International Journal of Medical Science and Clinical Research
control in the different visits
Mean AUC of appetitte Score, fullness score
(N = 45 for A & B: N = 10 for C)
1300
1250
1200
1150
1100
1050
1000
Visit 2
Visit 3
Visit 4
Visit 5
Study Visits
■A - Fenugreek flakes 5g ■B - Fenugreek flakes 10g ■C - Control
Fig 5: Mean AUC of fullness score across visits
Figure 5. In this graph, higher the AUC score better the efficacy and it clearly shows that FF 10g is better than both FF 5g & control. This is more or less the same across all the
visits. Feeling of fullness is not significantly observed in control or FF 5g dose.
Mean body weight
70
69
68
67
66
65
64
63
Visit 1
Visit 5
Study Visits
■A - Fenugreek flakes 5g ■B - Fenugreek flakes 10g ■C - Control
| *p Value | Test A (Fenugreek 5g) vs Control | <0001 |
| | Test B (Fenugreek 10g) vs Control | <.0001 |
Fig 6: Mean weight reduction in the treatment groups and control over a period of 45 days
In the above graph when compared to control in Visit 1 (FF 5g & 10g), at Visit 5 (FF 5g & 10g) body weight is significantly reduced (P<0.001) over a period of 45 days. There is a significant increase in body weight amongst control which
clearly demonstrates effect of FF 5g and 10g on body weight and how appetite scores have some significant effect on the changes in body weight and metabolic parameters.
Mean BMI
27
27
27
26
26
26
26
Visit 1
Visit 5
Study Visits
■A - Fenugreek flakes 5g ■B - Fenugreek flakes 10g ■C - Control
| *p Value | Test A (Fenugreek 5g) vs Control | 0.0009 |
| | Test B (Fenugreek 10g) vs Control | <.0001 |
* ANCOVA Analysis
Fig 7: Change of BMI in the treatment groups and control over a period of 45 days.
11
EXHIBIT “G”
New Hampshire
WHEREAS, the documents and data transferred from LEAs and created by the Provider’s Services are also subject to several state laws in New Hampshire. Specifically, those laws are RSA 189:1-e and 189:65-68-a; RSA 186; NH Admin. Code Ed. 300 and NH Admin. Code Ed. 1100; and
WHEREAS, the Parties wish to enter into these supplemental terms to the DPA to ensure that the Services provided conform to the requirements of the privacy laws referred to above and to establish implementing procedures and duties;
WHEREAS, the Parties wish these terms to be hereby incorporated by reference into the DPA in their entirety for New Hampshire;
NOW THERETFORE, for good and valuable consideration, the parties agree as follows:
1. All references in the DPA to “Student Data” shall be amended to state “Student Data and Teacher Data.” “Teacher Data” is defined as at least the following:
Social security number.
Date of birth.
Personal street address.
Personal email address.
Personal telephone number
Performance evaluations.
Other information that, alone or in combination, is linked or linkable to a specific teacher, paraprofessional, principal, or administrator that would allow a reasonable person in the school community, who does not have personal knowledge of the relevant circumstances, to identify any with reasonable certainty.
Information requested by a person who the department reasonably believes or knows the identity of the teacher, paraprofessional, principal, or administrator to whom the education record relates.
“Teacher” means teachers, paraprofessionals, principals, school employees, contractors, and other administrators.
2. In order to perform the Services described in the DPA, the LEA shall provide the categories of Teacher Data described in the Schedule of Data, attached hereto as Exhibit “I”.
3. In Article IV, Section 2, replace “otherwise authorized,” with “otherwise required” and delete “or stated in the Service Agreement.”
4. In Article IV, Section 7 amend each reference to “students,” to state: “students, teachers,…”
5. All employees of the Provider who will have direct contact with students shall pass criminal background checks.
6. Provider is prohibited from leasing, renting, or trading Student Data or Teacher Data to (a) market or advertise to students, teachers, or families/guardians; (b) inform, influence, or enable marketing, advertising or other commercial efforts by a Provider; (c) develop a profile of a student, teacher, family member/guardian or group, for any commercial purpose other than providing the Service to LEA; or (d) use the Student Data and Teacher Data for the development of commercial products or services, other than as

--------------------------------------------------

GOAL OF THE EXERCISE - Every line above that holds "teachers" counts once; state the total and nothing else.

TASK ANSWER - 3